00:09:09: It shows policies trying to adapt to the science.

00:09:12: It does.

00:09:12: So when you look across all of this, from diagnostics to finance, what really stands out to me is that the tech that works is the tech that empowers the human.

00:09:21: It's not about replacing them.

00:09:23: It's about ambient scribes reducing burnout or surgical copilots enhancing precision.

00:09:28: It's all about augmentation.

00:09:29: Absolutely.

00:09:30: The technology that succeeds is the one that makes the clinician better at their core job, which is compassion and care.

00:09:37: If you enjoyed this deep dive, new episodes drop every two weeks.

00:09:40: Also check out our other editions on ICT and tech insights, defense tech, cloud, digital products and services, artificial intelligence and sustainability in green ICT.

00:09:49: And as a final thought, we have to look beyond all this shiny new tech.

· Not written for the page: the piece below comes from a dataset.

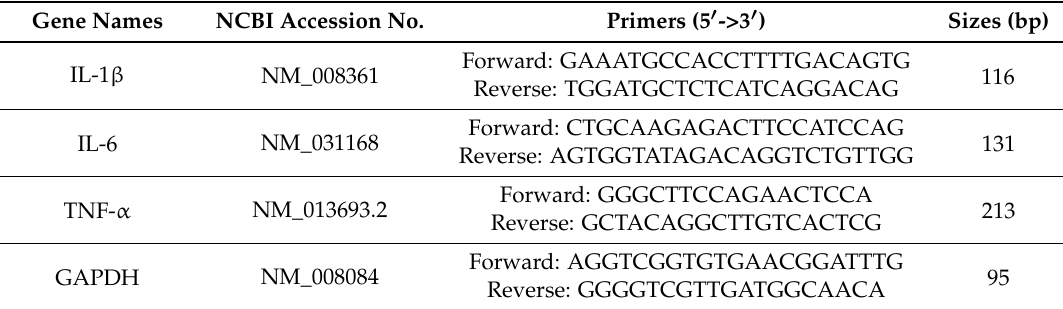
Table 4. Details of the genes tested, and the primers used for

00:09:54: Simon Philip Ross shared some OECD data that was, well, pretty striking.

00:09:59: What

00:09:59: was it?

00:09:59: Only three percent of all health spending goes into prevention.

00:10:03: and just fourteen percent into primary care.

00:10:05: We were overwhelmingly funding sickness.

00:10:08: Meanwhile, Vicky Britton noted that health literacy is stuck in the paper era.

00:10:13: Patients are navigating Reddit and TikTok for medical advice, sometimes out of sheer frustration with the system.

00:10:19: The real revolution won't just be an algorithm.

00:10:21: It'll be rewiring budgets to fund prevention and giving people the digital literacy they need to handle all this information responsibly.

00:10:27: Thank you for diving deep with us.

00:10:29: That is certainly something to think about.